## What is required
Here is a listing. Write it all out again exactly, but not its pictures.

## Dataset entries
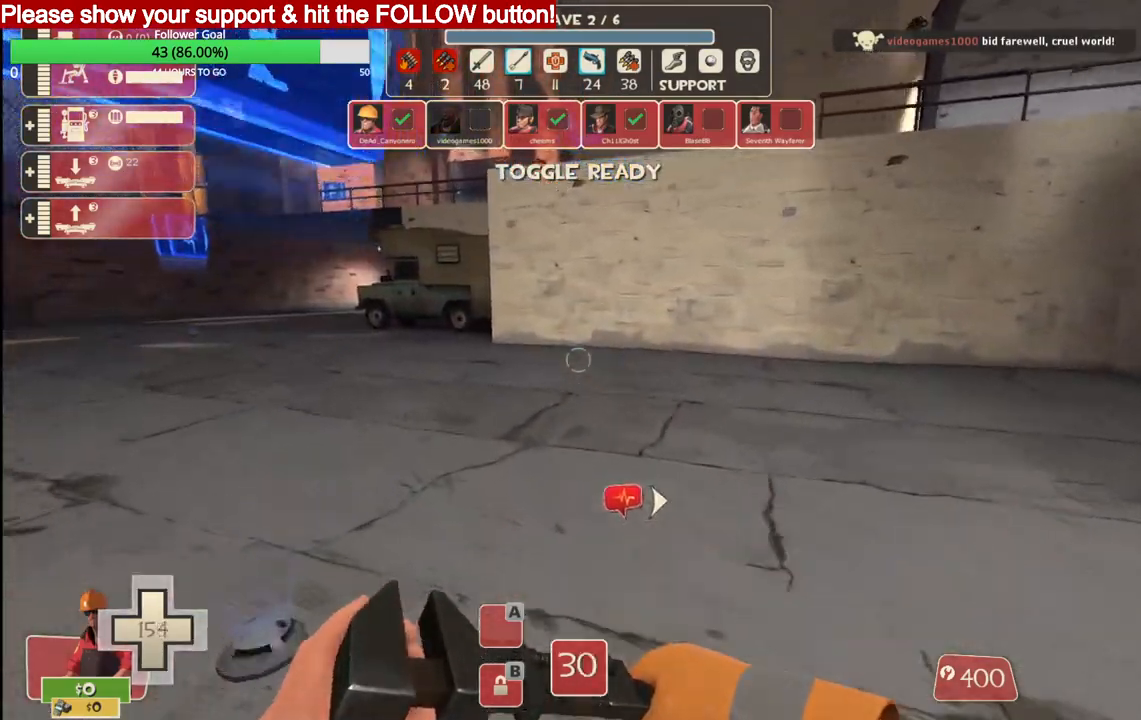
{"buttons": [], "left_stick": "center", "right_stick": "center", "events": [[250, "right_stick", "down-left"], [433, "left_stick", "right"], [450, "right_stick", "center"], [500, "left_stick", "center"]]}
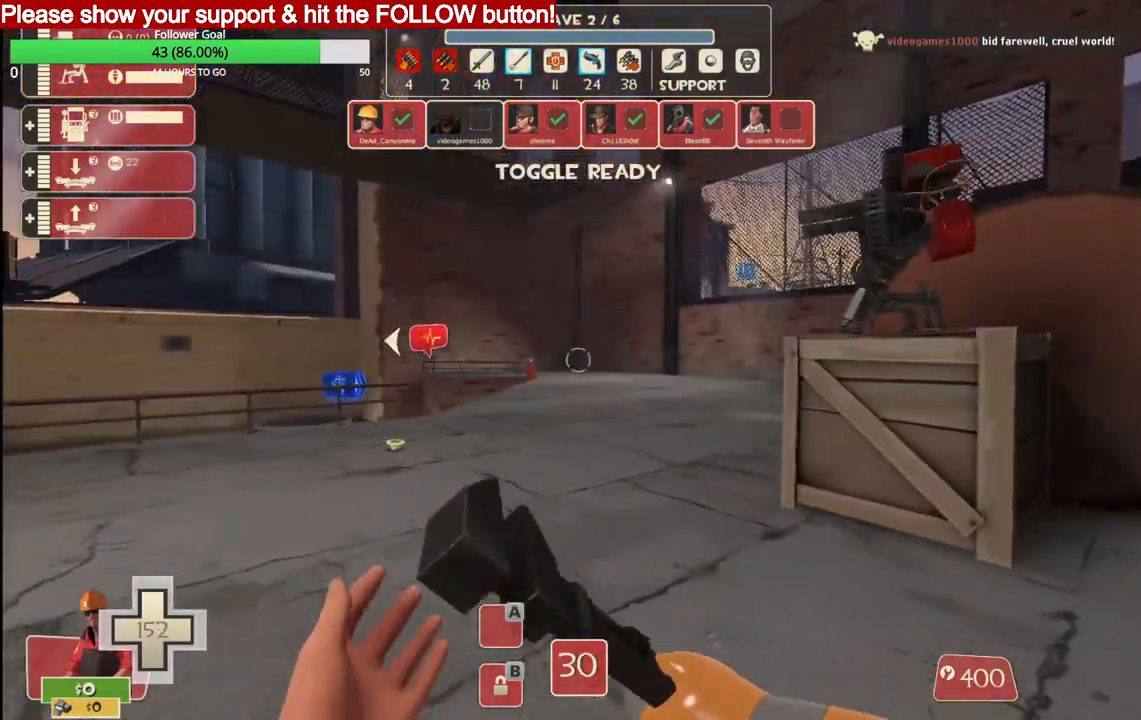
{"buttons": [], "left_stick": "down-left", "right_stick": "center", "events": [[400, "left_stick", "down-left"]]}
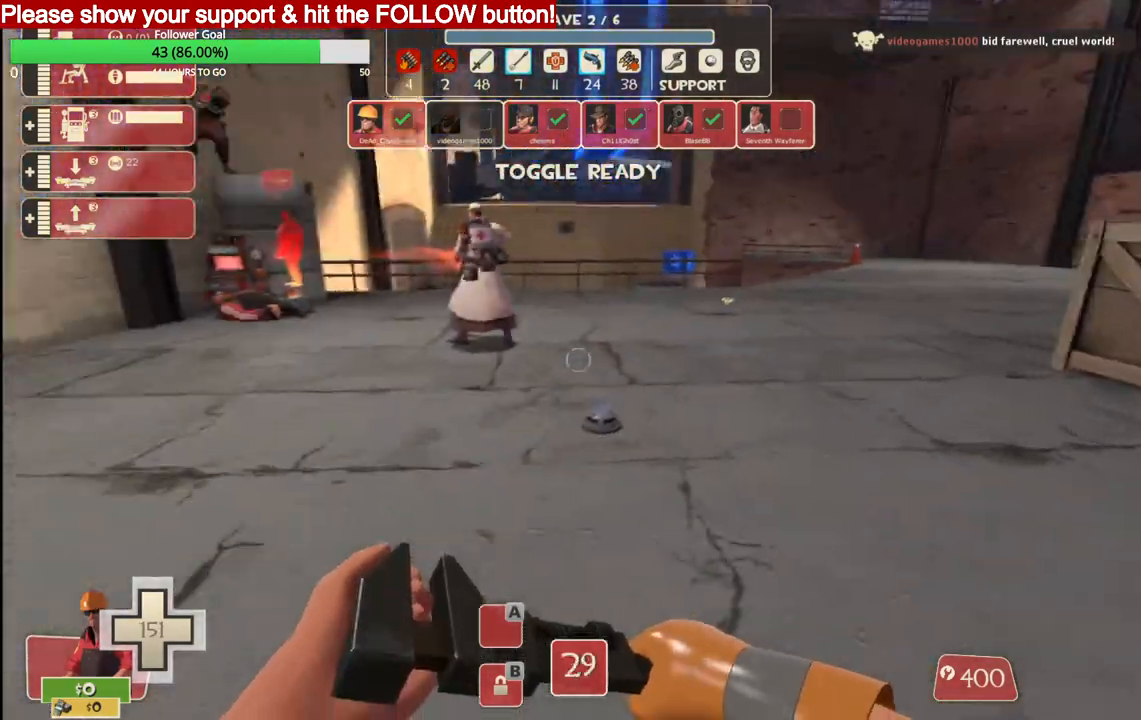
{"buttons": [], "left_stick": "up", "right_stick": "center", "events": [[100, "left_stick", "up-left"], [417, "left_stick", "up"]]}
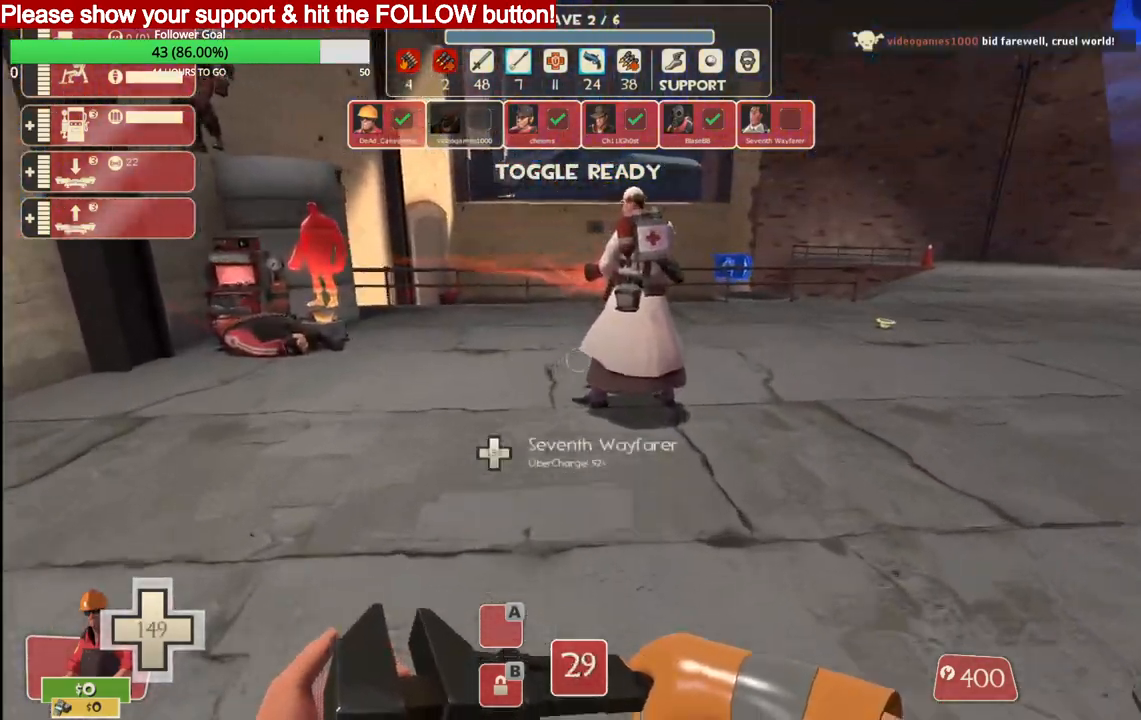
{"buttons": ["R2"], "left_stick": "center", "right_stick": "center", "events": [[200, "R2", "down"], [333, "left_stick", "center"]]}
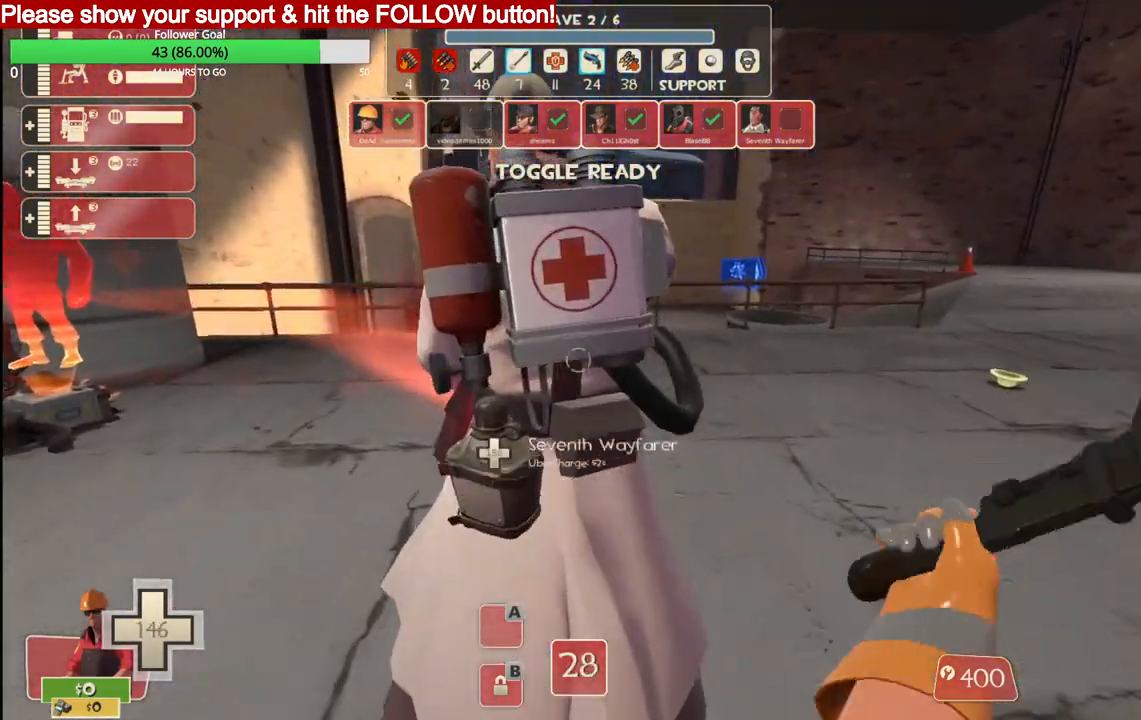
{"buttons": [], "left_stick": "up-left", "right_stick": "center", "events": [[67, "R2", "up"], [383, "left_stick", "up-left"]]}
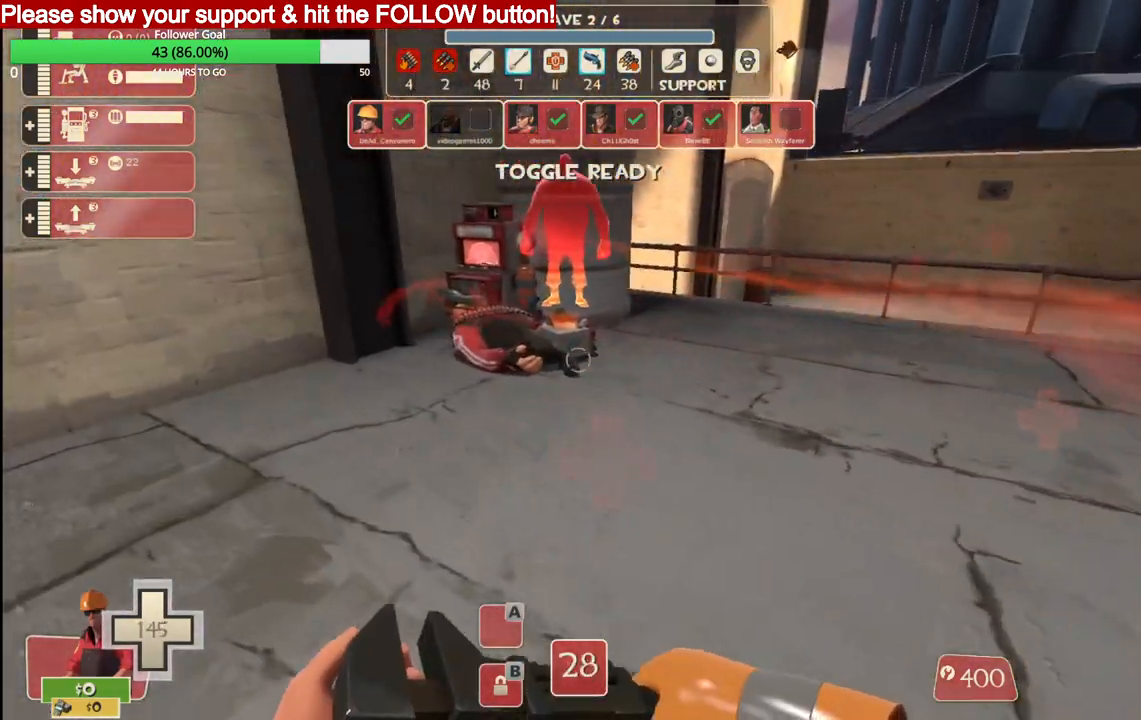
{"buttons": ["R2"], "left_stick": "center", "right_stick": "center", "events": [[133, "left_stick", "up"], [400, "R2", "down"], [400, "left_stick", "center"]]}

## Result
{"buttons": [], "left_stick": "center", "right_stick": "center", "events": [[250, "right_stick", "down-left"], [433, "left_stick", "right"], [450, "right_stick", "center"], [500, "left_stick", "center"]]}
{"buttons": [], "left_stick": "down-left", "right_stick": "center", "events": [[400, "left_stick", "down-left"]]}
{"buttons": [], "left_stick": "up", "right_stick": "center", "events": [[100, "left_stick", "up-left"], [417, "left_stick", "up"]]}
{"buttons": ["R2"], "left_stick": "center", "right_stick": "center", "events": [[200, "R2", "down"], [333, "left_stick", "center"]]}
{"buttons": [], "left_stick": "up-left", "right_stick": "center", "events": [[67, "R2", "up"], [383, "left_stick", "up-left"]]}
{"buttons": ["R2"], "left_stick": "center", "right_stick": "center", "events": [[133, "left_stick", "up"], [400, "R2", "down"], [400, "left_stick", "center"]]}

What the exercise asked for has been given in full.